**Requirement A:**
From the railway photo comments below, pull out the passage from "Is that a crossing" up to and including "off to service.".
**Requirement B:**
In the railway photo comments below, what kind of train was involved in the derailment near the five-storey brick building?

**Excerpted text:**
[Start of section]
Memorial shot. I can remember seeing this about as it is shown, minus the tower. I love shots with the old towers in them as they seemed to be the first to go………..
Also interesting the stub track by the corner of the galvanized fence at left – imagine that might be a CN track?
Is that a crossing guard tower for Osler Street in the distance?
Switcher looks to be shoving that cut away from the diamonds; engineer hanging out window to get signals from brakeman/conductor riding the cut. I wonder what industries they’re off to service.
There’s, what appears to be, remnants of a switch coming from National Tire crossing Junction Rd and what looked like it ran alongside Cawthra Rd. Could that spur be from the CN Weston sub and @stephen host and that stub end spur in Bill’s photo be the end of it?
Actually no, I stand corrected. @stephen host, I just googled and have a 1910 map and that stub end spur did come directly off the Grand Trunk (to be CN Brampton, Weston subs respectively) whereas the spur I was referring to came off the, what is now, the CP North Toronto sub west of the diamond.
The 5 storey brick building, to the left of the switcher on the Northeast corner of Osler street the local is crossing, has been demolished. Apparently due to a derailment a locomotive crashed into the building. It was a grain train and all the local wildlife was out for a feeding frenzy. Eventually arson, or a fire of some sort, claimed the building. Now an empty lot. A scene hardly recognizeable now! Thanks for the memories!
[End of section]
**Records provided:**
[Start of section]
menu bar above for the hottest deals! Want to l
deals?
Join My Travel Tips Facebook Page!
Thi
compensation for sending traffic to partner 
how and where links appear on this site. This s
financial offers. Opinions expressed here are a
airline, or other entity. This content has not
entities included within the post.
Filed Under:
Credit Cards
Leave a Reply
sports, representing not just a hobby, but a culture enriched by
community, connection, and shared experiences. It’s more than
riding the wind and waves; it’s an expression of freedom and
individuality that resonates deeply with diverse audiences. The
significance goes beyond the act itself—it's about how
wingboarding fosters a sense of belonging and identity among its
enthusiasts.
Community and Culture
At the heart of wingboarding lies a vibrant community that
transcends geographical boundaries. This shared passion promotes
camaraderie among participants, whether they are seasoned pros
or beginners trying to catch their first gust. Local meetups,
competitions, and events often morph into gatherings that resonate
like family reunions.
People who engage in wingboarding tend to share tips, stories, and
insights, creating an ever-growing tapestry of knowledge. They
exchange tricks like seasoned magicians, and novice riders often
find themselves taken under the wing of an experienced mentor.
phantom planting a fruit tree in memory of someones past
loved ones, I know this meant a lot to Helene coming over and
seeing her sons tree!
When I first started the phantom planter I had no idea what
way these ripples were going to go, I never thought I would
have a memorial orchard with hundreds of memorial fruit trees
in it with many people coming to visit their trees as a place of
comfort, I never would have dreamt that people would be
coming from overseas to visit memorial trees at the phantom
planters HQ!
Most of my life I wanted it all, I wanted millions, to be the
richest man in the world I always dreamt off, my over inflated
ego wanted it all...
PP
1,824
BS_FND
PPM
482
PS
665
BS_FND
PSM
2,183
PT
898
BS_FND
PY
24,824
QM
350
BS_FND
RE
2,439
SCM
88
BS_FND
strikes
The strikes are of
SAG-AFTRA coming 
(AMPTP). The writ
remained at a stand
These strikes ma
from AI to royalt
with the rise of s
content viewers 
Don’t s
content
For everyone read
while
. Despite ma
[End of section]
[Start of section]
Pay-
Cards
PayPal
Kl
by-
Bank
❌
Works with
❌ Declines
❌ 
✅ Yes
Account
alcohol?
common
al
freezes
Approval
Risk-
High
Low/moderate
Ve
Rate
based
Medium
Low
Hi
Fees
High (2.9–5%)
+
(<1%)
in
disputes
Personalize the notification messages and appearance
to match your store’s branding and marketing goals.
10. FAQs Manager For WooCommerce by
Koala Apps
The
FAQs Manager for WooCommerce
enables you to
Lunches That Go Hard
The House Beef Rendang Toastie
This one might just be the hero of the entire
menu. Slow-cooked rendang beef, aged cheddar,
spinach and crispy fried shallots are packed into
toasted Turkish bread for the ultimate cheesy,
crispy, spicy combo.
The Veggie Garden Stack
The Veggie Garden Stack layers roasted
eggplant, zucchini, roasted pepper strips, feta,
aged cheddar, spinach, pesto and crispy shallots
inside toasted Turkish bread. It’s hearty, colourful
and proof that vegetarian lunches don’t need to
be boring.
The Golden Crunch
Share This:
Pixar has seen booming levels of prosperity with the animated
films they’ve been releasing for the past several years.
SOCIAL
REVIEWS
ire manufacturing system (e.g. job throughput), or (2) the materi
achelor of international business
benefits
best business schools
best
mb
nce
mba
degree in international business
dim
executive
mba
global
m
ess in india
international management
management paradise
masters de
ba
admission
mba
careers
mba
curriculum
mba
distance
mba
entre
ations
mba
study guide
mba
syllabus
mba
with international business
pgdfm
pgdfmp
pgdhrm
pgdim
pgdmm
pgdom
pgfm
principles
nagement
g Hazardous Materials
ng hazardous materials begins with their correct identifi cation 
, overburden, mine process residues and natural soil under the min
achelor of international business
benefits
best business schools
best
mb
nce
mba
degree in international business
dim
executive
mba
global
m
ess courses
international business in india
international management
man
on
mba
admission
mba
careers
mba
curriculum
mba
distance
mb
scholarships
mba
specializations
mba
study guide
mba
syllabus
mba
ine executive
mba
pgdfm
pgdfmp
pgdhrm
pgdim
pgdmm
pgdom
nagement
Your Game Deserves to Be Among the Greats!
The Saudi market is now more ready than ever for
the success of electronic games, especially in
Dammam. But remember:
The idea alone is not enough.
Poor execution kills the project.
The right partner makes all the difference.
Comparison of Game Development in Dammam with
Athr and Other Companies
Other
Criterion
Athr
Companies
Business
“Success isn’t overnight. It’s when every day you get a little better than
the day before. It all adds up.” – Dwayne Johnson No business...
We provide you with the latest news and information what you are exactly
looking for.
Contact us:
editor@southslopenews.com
[End of section]
**Answer A:**
Is that a crossing guard tower for Osler Street in the distance?
Switcher looks to be shoving that cut away from the diamonds; engineer hanging out window to get signals from brakeman/conductor riding the cut. I wonder what industries they’re off to service.

**Answer B:**
A grain train.